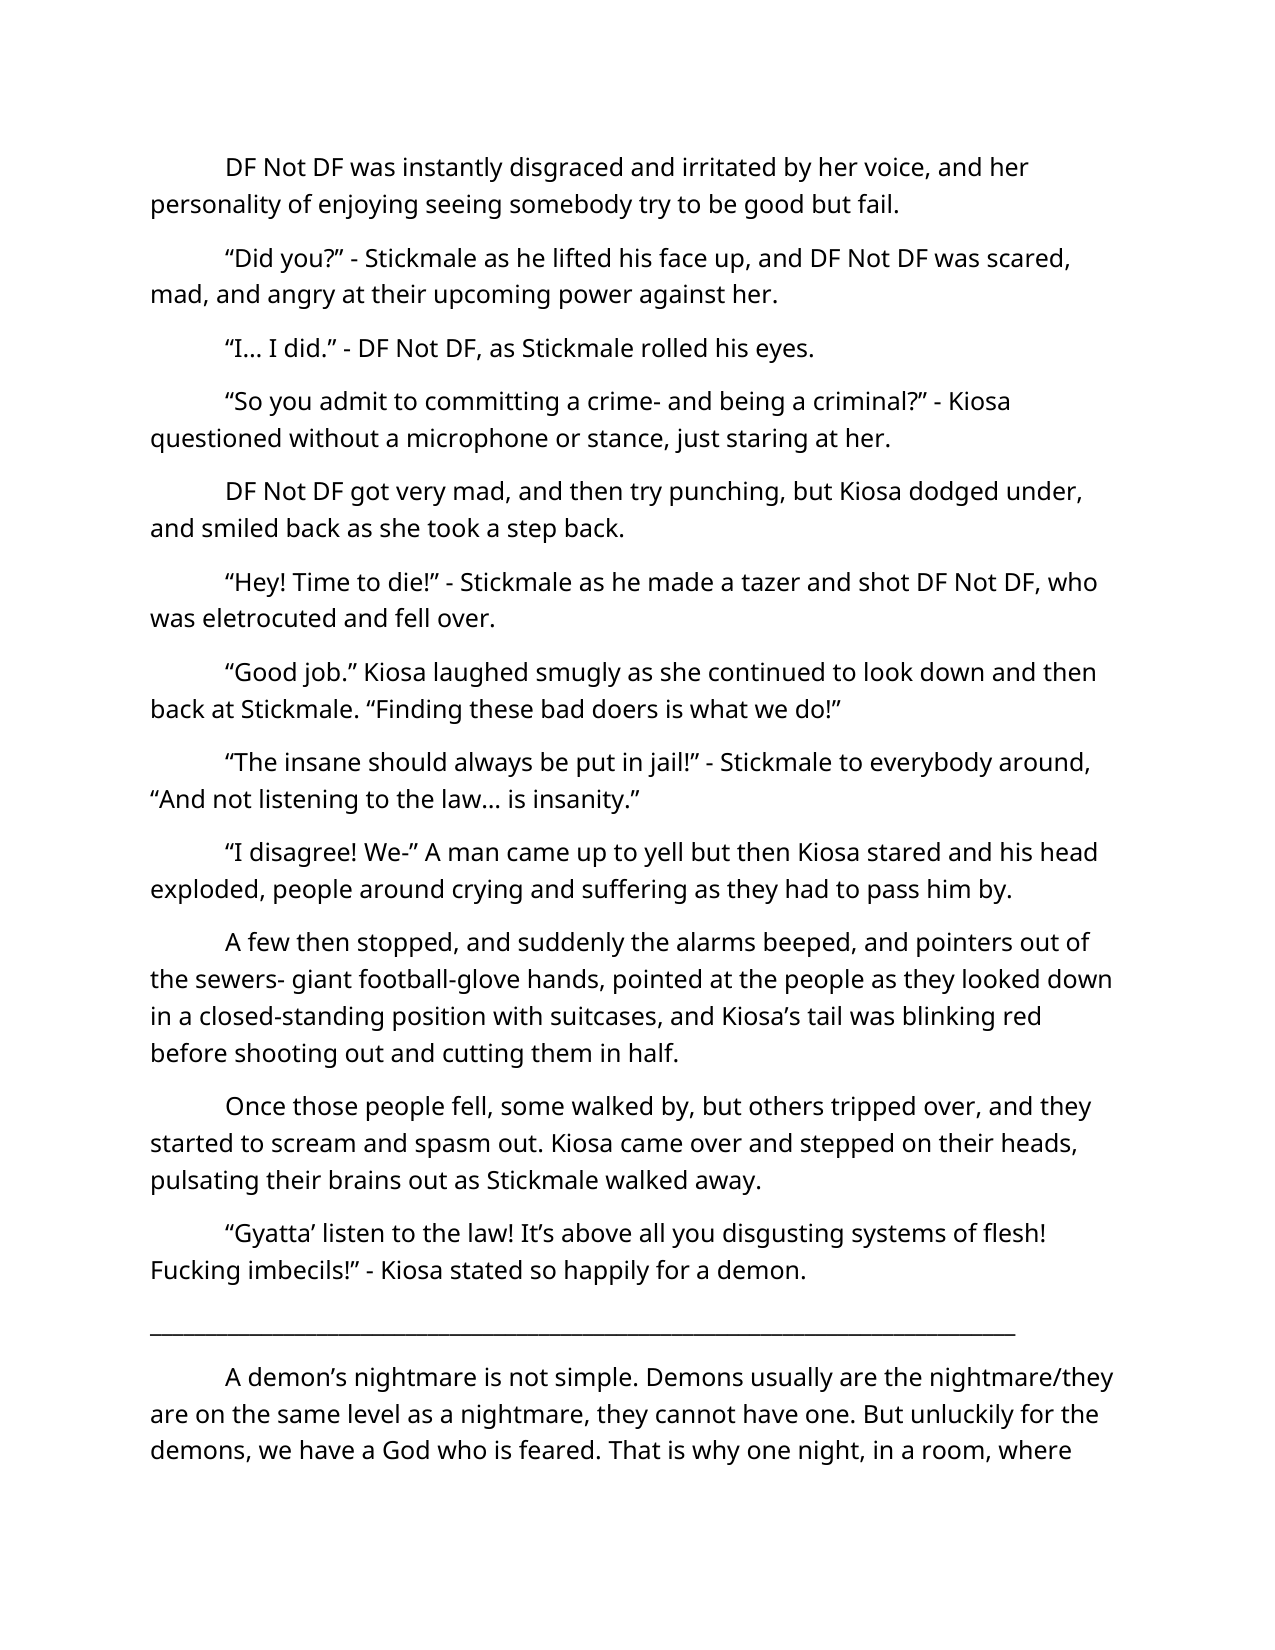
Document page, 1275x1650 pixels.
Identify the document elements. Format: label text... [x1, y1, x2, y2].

text “Did you?” - Stickmale as he lifted his face up, and DF Not DF was scared, mad, and angry at their upcoming power against her. [150, 240, 1125, 311]
text ______________________________________________________________________________ [150, 1306, 1125, 1340]
text DF Not DF got very mad, and then try punching, but Kiosa dodged under, and smiled back as she took a step back. [150, 474, 1125, 545]
text Once those people fell, some walked by, but others tripped over, and they started to scream and spasm out. Kiosa came over and stepped on their heads, pulsating their brains out as Stickmale walked away. [150, 1089, 1125, 1196]
text “Hey! Time to die!” - Stickmale as he made a tazer and shot DF Not DF, who was eletrocuted and fell over. [150, 564, 1125, 635]
text “I… I did.” - DF Not DF, as Stickmale rolled his eyes. [150, 330, 1125, 364]
text A demon’s nightmare is not simple. Demons usually are the nightmare/they are on the same level as a nightmare, they cannot have one. But unluckily for the demons, we have a God who is feared. That is why one night, in a room, where [150, 1359, 1125, 1467]
text A few then stopped, and suddenly the alarms beeped, and pointers out of the sewers- giant football-glove hands, pointed at the people as they looked down in a closed-standing position with suitcases, and Kiosa’s tail was blinking red before shooting out and cutting them in half. [150, 925, 1125, 1069]
text “Good job.” Kiosa laughed smugly as she continued to look down and then back at Stickmale. “Finding these bad doers is what we do!” [150, 654, 1125, 725]
text “I disagree! We-” A man came up to yell but then Kiosa stared and his head exploded, people around crying and suffering as they had to pass him by. [150, 835, 1125, 906]
text “So you admit to committing a crime- and being a criminal?” - Kiosa questioned without a microphone or stance, just staring at her. [150, 384, 1125, 455]
text “The insane should always be put in jail!” - Stickmale to everybody around, “And not listening to the law… is insanity.” [150, 745, 1125, 816]
text DF Not DF was instantly disgraced and irritated by her voice, and her personality of enjoying seeing somebody try to be good but fail. [150, 150, 1125, 221]
text “Gyatta’ listen to the law! It’s above all you disgusting systems of flesh! Fucking imbecils!” - Kiosa stated so happily for a demon. [150, 1216, 1125, 1287]
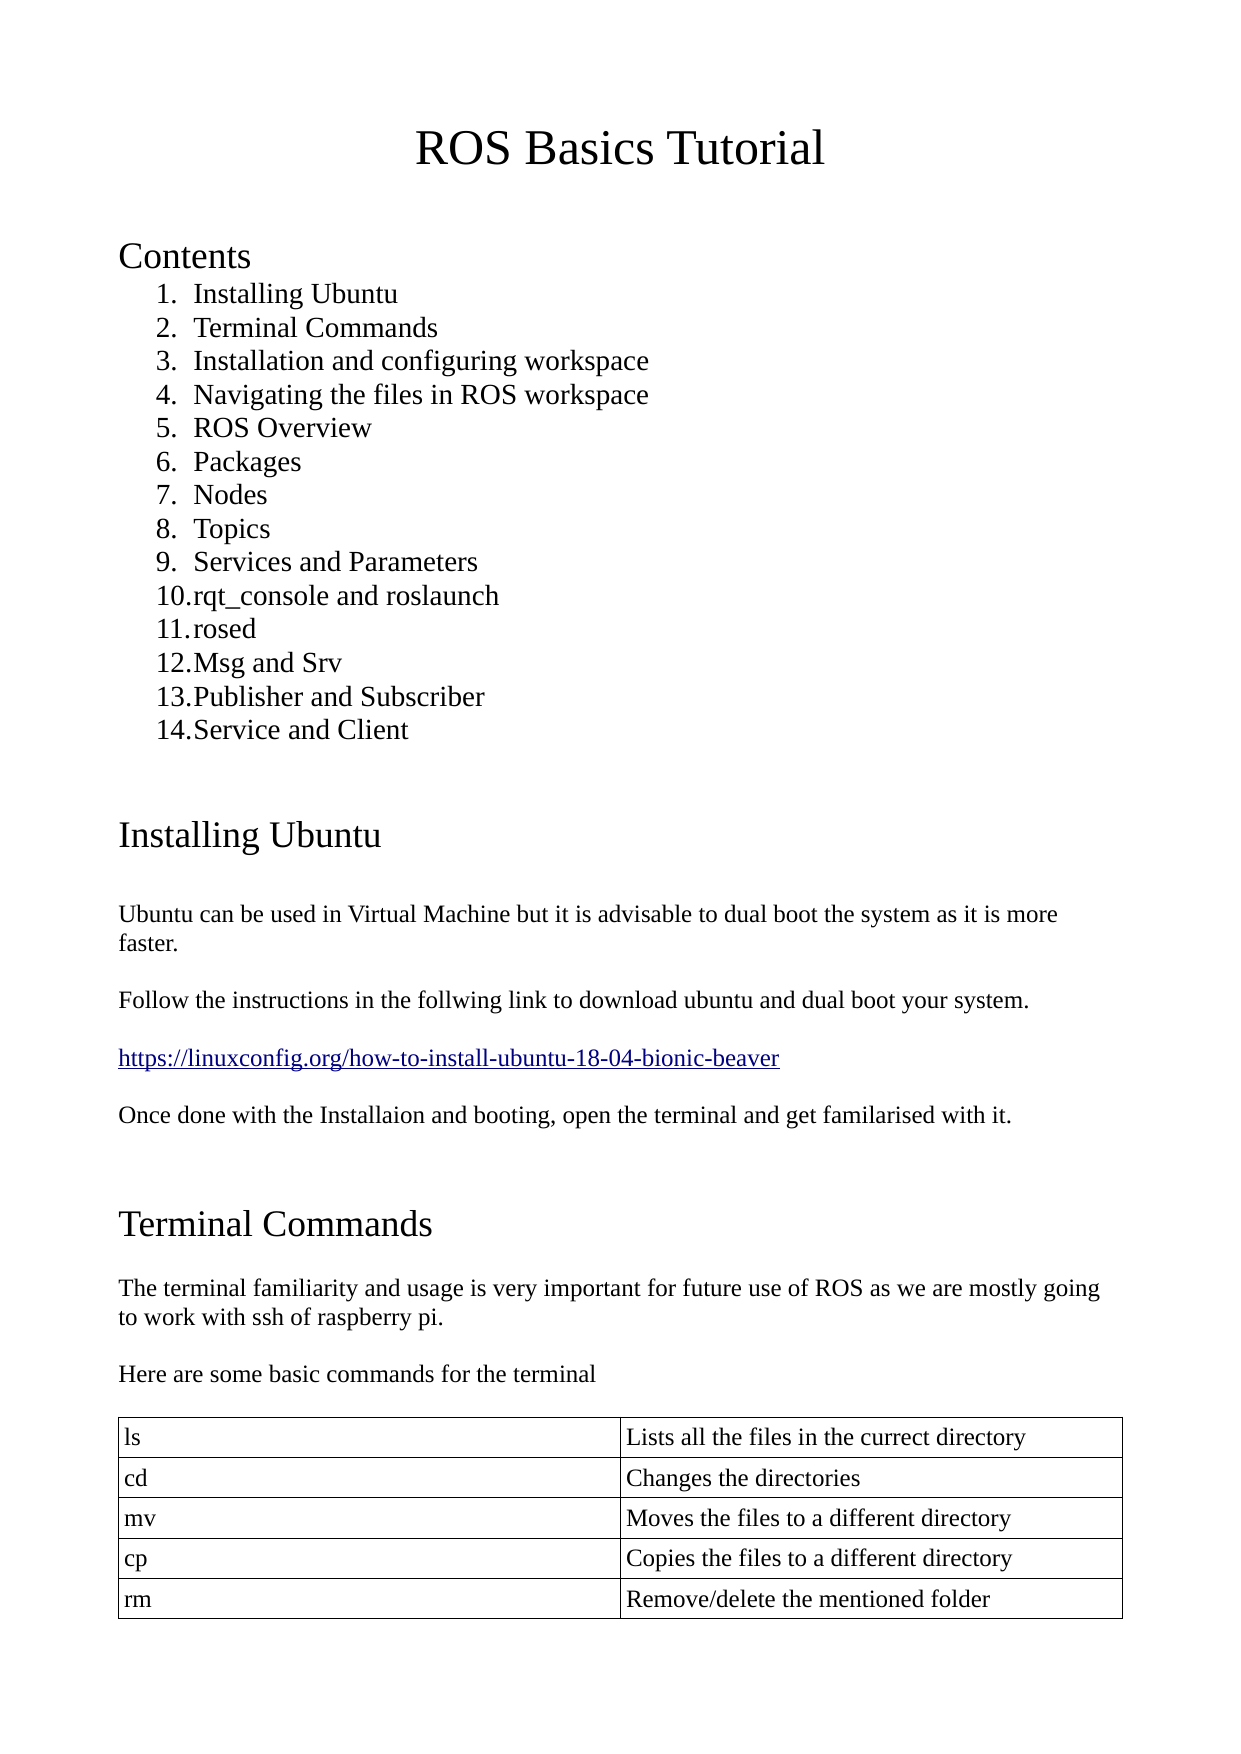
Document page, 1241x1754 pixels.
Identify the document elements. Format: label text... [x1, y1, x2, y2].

list Nodes [156, 477, 1122, 511]
text Installing Ubuntu [118, 813, 1122, 856]
list rosed [156, 612, 1122, 645]
table_cell cp [119, 1539, 620, 1578]
list Terminal Commands [156, 310, 1122, 343]
text Contents [118, 233, 1122, 276]
text Terminal Commands [118, 1201, 1122, 1244]
list ROS Overview [156, 410, 1122, 444]
text Once done with the Installaion and booting, open the terminal and get familarised with it. [118, 1100, 1122, 1129]
text Here are some basic commands for the terminal [118, 1359, 1122, 1388]
list Packages [156, 444, 1122, 477]
table_cell Changes the directories [621, 1458, 1122, 1497]
text https://linuxconfig.org/how-to-install-ubuntu-18-04-bionic-beaver [118, 1043, 1122, 1072]
table_cell rm [119, 1579, 620, 1618]
list Services and Parameters [156, 544, 1122, 578]
table_cell cd [119, 1458, 620, 1497]
table_cell Copies the files to a different directory [621, 1539, 1122, 1578]
list Service and Client [156, 712, 1122, 746]
table_cell Remove/delete the mentioned folder [621, 1579, 1122, 1618]
list Msg and Srv [156, 645, 1122, 679]
list Topics [156, 511, 1122, 544]
text ROS Basics Tutorial [118, 118, 1122, 176]
list Navigating the files in ROS workspace [156, 377, 1122, 410]
list Installing Ubuntu [156, 276, 1122, 310]
text Ubuntu can be used in Virtual Machine but it is advisable to dual boot the system as it is more faster. [118, 899, 1122, 957]
table_cell Moves the files to a different directory [621, 1498, 1122, 1538]
table_cell mv [119, 1498, 620, 1538]
table_header Lists all the files in the currect directory [621, 1418, 1122, 1457]
list rqt_console and roslaunch [156, 578, 1122, 612]
list Installation and configuring workspace [156, 343, 1122, 377]
text Follow the instructions in the follwing link to download ubuntu and dual boot your system. [118, 985, 1122, 1014]
list Publisher and Subscriber [156, 679, 1122, 712]
text The terminal familiarity and usage is very important for future use of ROS as we are mostly going to work with ssh of raspberry pi. [118, 1273, 1122, 1330]
table_header ls [119, 1418, 620, 1457]
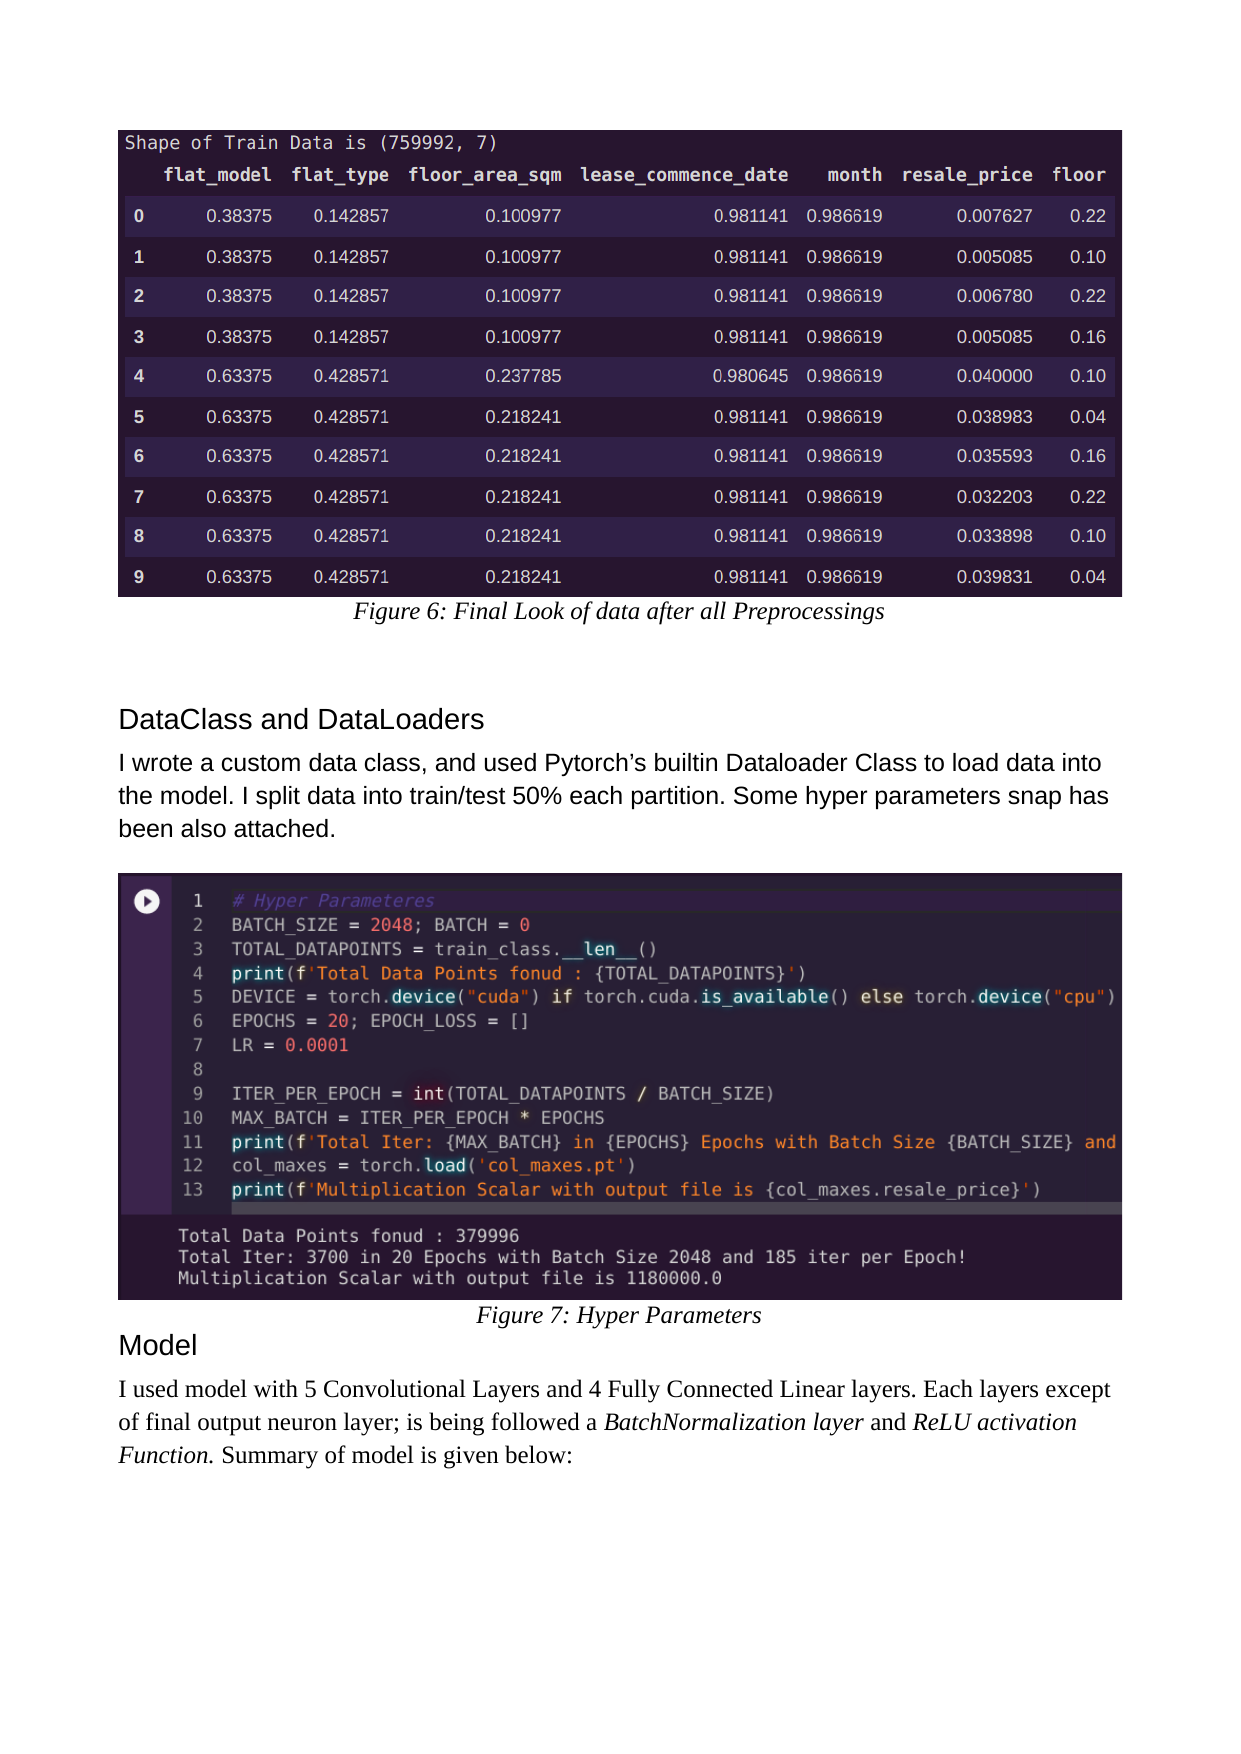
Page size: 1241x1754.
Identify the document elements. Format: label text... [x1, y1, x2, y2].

→ **TUGAS**
Masukkan semua baris dari seluruh entri di atas ke dalam tabel Markdown dengan kolom "Nomor" untuk urutan baris dan kolom "Baris" untuk teksnya, tanpa baris kosong. Gambar tidak perlu dimasukkan ke dalam jawaban.

→ **JAWABAN LENGKAP**
| Nomor | Baris |
|---|---|
| 1 | Document page, 1275x1650 pixels. |
| 2 | Identify the document elements. Format: label text... [x1, y1, x2, y2]. |
| 3 | text “Did you?” - Stickmale as he lifted his face up, and DF Not DF was scared, mad, and angry at their upcoming power against her. [150, 240, 1125, 311] |
| 4 | text ______________________________________________________________________________ [150, 1306, 1125, 1340] |
| 5 | text DF Not DF got very mad, and then try punching, but Kiosa dodged under, and smiled back as she took a step back. [150, 474, 1125, 545] |
| 6 | text Once those people fell, some walked by, but others tripped over, and they started to scream and spasm out. Kiosa came over and stepped on their heads, pulsating their brains out as Stickmale walked away. [150, 1089, 1125, 1196] |
| 7 | text “Hey! Time to die!” - Stickmale as he made a tazer and shot DF Not DF, who was eletrocuted and fell over. [150, 564, 1125, 635] |
| 8 | text “I… I did.” - DF Not DF, as Stickmale rolled his eyes. [150, 330, 1125, 364] |
| 9 | text A demon’s nightmare is not simple. Demons usually are the nightmare/they are on the same level as a nightmare, they cannot have one. But unluckily for the demons, we have a God who is feared. That is why one night, in a room, where [150, 1359, 1125, 1467] |
| 10 | text A few then stopped, and suddenly the alarms beeped, and pointers out of the sewers- giant football-glove hands, pointed at the people as they looked down in a closed-standing position with suitcases, and Kiosa’s tail was blinking red before shooting out and cutting them in half. [150, 925, 1125, 1069] |
| 11 | text “Good job.” Kiosa laughed smugly as she continued to look down and then back at Stickmale. “Finding these bad doers is what we do!” [150, 654, 1125, 725] |
| 12 | text “I disagree! We-” A man came up to yell but then Kiosa stared and his head exploded, people around crying and suffering as they had to pass him by. [150, 835, 1125, 906] |
| 13 | text “So you admit to committing a crime- and being a criminal?” - Kiosa questioned without a microphone or stance, just staring at her. [150, 384, 1125, 455] |
| 14 | text “The insane should always be put in jail!” - Stickmale to everybody around, “And not listening to the law… is insanity.” [150, 745, 1125, 816] |
| 15 | text DF Not DF was instantly disgraced and irritated by her voice, and her personality of enjoying seeing somebody try to be good but fail. [150, 150, 1125, 221] |
| 16 | text “Gyatta’ listen to the law! It’s above all you disgusting systems of flesh! Fucking imbecils!” - Kiosa stated so happily for a demon. [150, 1216, 1125, 1287] |
| 17 | Document page, 1241x1754 pixels. |
| 18 | Identify the document elements. Format: label text... [x1, y1, x2, y2]. |
| 19 | list Nodes [156, 477, 1122, 511] |
| 20 | text Installing Ubuntu [118, 813, 1122, 856] |
| 21 | list rosed [156, 612, 1122, 645] |
| 22 | table_cell cp [119, 1539, 620, 1578] |
| 23 | list Terminal Commands [156, 310, 1122, 343] |
| 24 | text Contents [118, 233, 1122, 276] |
| 25 | text Terminal Commands [118, 1201, 1122, 1244] |
| 26 | list ROS Overview [156, 410, 1122, 444] |
| 27 | text Once done with the Installaion and booting, open the terminal and get familarised with it. [118, 1100, 1122, 1129] |
| 28 | text Here are some basic commands for the terminal [118, 1359, 1122, 1388] |
| 29 | list Packages [156, 444, 1122, 477] |
| 30 | table_cell Changes the directories [621, 1458, 1122, 1497] |
| 31 | text https://linuxconfig.org/how-to-install-ubuntu-18-04-bionic-beaver [118, 1043, 1122, 1072] |
| 32 | table_cell rm [119, 1579, 620, 1618] |
| 33 | list Services and Parameters [156, 544, 1122, 578] |
| 34 | table_cell cd [119, 1458, 620, 1497] |
| 35 | table_cell Copies the files to a different directory [621, 1539, 1122, 1578] |
| 36 | list Service and Client [156, 712, 1122, 746] |
| 37 | table_cell Remove/delete the mentioned folder [621, 1579, 1122, 1618] |
| 38 | list Msg and Srv [156, 645, 1122, 679] |
| 39 | list Topics [156, 511, 1122, 544] |
| 40 | text ROS Basics Tutorial [118, 118, 1122, 176] |
| 41 | list Navigating the files in ROS workspace [156, 377, 1122, 410] |
| 42 | list Installing Ubuntu [156, 276, 1122, 310] |
| 43 | text Ubuntu can be used in Virtual Machine but it is advisable to dual boot the system as it is more faster. [118, 899, 1122, 957] |
| 44 | table_cell Moves the files to a different directory [621, 1498, 1122, 1538] |
| 45 | table_cell mv [119, 1498, 620, 1538] |
| 46 | table_header Lists all the files in the currect directory [621, 1418, 1122, 1457] |
| 47 | list rqt_console and roslaunch [156, 578, 1122, 612] |
| 48 | list Installation and configuring workspace [156, 343, 1122, 377] |
| 49 | text Follow the instructions in the follwing link to download ubuntu and dual boot your system. [118, 985, 1122, 1014] |
| 50 | list Publisher and Subscriber [156, 679, 1122, 712] |
| 51 | text The terminal familiarity and usage is very important for future use of ROS as we are mostly going to work with ssh of raspberry pi. [118, 1273, 1122, 1330] |
| 52 | table_header ls [119, 1418, 620, 1457] |
| 53 | Page size: 1241x1754. |
| 54 | Identify the document elements. Format: label text... [x1, y1, x2, y2]. |